Glauco, o cartunista onipresente

Os desenhos do Glauco eram onipresentes. Assim como o papa João Paulo II, como Michael Jackson ou a Margareth Thatcher, as tirinhas do Glauco Villas Boas estavam aí antes de eu nascer e continuariam assim pra sempre. Até o baque.

Meu provável primeiro contato com os traços do cartunista foi num encadernado do “Los 3 Amigos”, projeto em que Glauco trabalhou com o Laerte e com o Angeli. Isso era, sei lá, 95... 96 (sou de 1983, então, faça a matemática). Agora, imagina só o que é, para um garoto novo, naquela metade da década e que ainda não se tinha computador e menos ainda uma internet pra ter acesso àquilo que desse na telha, ter um compilado daqueles na mão.

A última tira publicada na Folha de S.Paulo

Eram histórias para adultos, ora bolas! Recheadas de palavrões, de violência, de pirocas desenhadas cheias de pelos e bundas de dançarinas mexicanas, de gorduchas, de lutadores de sumô e – claro – dos três amigos: Angel Villa, Laerton e Glauquito.

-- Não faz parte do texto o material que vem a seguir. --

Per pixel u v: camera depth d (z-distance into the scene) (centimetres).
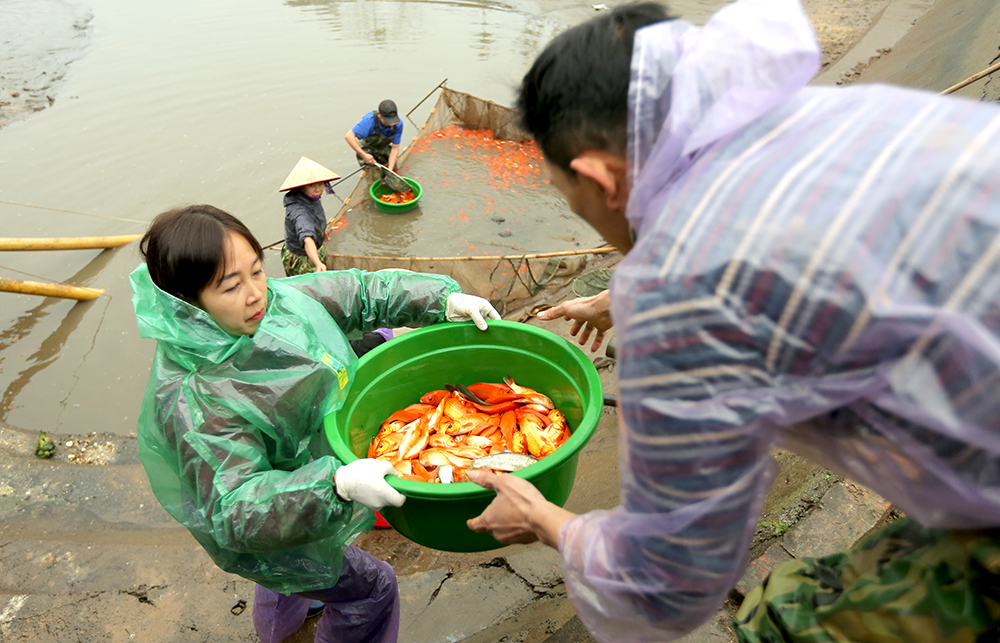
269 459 191
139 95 878
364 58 991
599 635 123
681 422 87
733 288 80
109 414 461
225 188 704
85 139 782
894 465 87
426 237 659
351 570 204
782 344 79
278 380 176
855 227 75
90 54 995
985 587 90
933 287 73
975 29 635
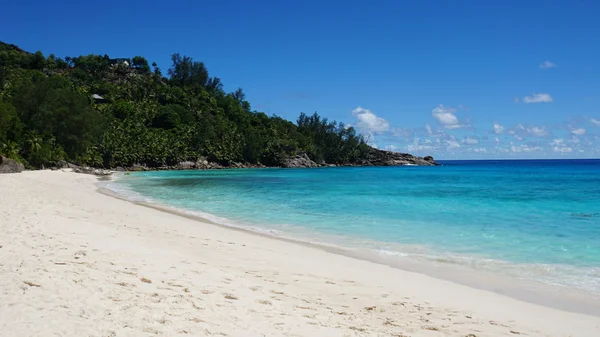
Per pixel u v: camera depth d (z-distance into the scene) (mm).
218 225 20344
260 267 12016
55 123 82125
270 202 31578
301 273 11594
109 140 98562
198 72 183500
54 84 100250
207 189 44500
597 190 45250
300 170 120250
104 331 5871
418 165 186500
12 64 156500
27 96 82875
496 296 10203
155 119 130750
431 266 13094
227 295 8602
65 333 5664
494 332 7758
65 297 7176
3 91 102562
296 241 16750
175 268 10594
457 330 7758
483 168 150375
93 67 172000
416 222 22031
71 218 17562
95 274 8906
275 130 157875
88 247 11867
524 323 8383
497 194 40438
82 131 85000
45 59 167500
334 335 6863
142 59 188625
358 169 136250
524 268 12914
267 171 111062
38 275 8273
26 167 67875
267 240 16688
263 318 7375
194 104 152750
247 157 138000
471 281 11516
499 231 19359
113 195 34594
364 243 16531
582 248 15742
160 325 6359
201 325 6598
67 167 75812
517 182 62719
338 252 14836
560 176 83188
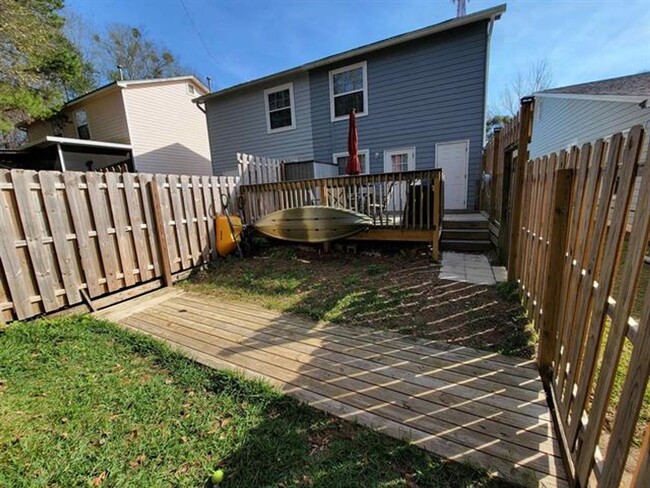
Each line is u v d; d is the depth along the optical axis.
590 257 1.48
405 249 5.55
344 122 9.23
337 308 3.50
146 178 4.47
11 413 1.95
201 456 1.63
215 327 3.23
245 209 6.50
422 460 1.56
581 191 1.71
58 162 11.83
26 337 2.88
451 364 2.36
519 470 1.48
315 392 2.12
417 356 2.49
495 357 2.42
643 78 8.50
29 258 3.27
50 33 9.10
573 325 1.68
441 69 7.81
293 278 4.61
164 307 3.89
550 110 10.70
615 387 2.06
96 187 3.86
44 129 13.69
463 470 1.50
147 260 4.49
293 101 9.89
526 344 2.55
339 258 5.51
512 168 4.44
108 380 2.30
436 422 1.80
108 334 3.07
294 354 2.62
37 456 1.65
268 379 2.28
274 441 1.71
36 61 8.98
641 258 0.99
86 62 16.00
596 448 1.22
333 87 9.27
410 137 8.41
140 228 4.39
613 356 1.13
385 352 2.58
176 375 2.37
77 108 12.48
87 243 3.77
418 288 3.90
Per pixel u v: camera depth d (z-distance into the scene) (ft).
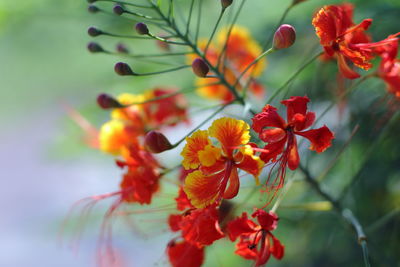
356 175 2.11
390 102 2.17
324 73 2.30
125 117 2.23
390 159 2.27
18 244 4.95
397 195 2.27
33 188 5.24
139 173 2.02
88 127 2.37
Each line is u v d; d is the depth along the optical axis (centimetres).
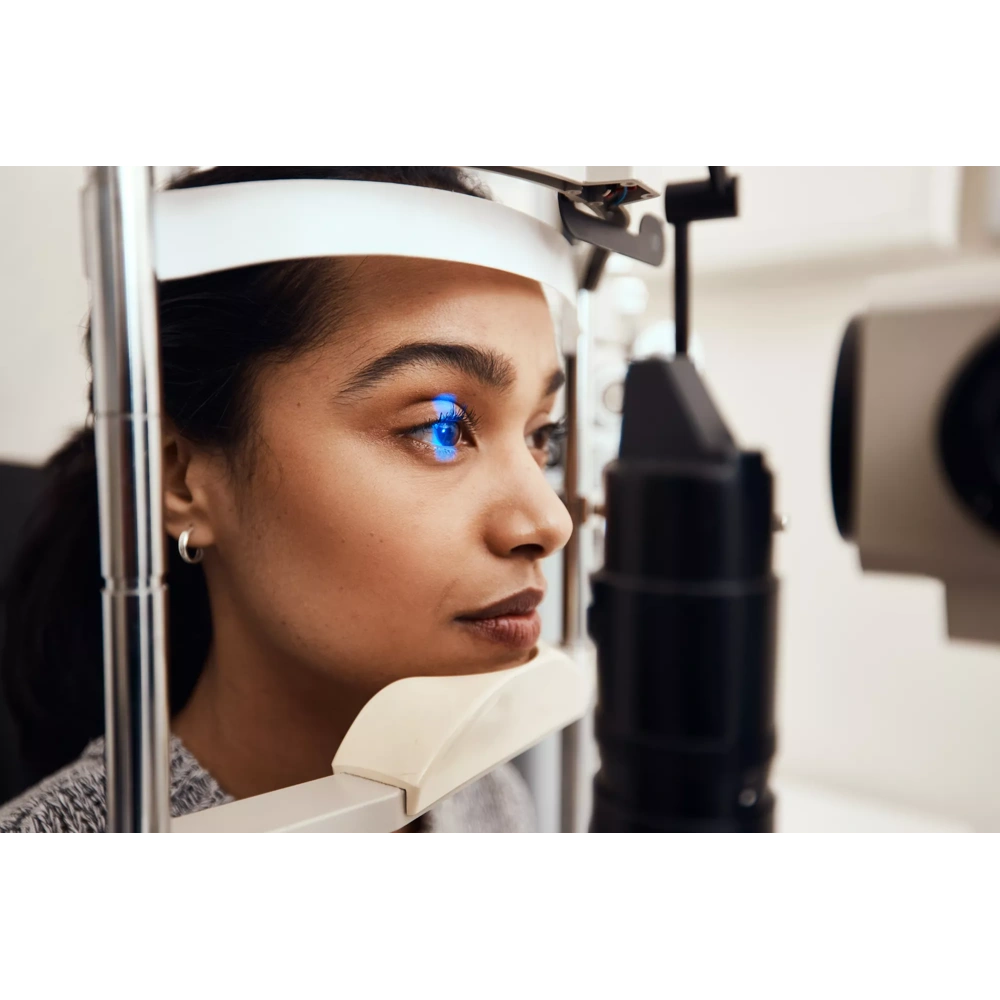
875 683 80
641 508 36
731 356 87
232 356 32
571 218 29
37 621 45
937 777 77
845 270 80
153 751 19
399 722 26
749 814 36
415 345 30
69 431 62
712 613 35
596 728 39
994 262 73
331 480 31
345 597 31
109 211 18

E eu nem sabia quem eram os desenhistas. Pra mim, eram gringos mexicanos mesmo. Estava escrito naquele portunhol caricato e eu ficava a semana toda repetindo algumas das piadas que eu mais gostava, como “Cú dia y noche” ou “Vo voy holla! Yo soy Christiane F. y estoy drogada y prostituida” (sim, eles botaram a alemãzinha viciada em heroína no meio do deserto mexicano, cercada de mariarchis e Miguelitos). A onipresença estava aí. Algo que marcou profundamente a minha infância e que só fui descobrir o benfeitor daquelas risadas uns dez anos depois.

Claro que depois fui acompanhar as tiras no jornal. Estava ali a onipresença. Eu não acompanhava por ser fã do Glauco, por pirar na sagacidade ou nas tiradas políticas. Comecei acompanhando porque todo mundo lê as tirinhas! Claro que, com o tempo, tal ritual fez de mim um fãzoca dos caras.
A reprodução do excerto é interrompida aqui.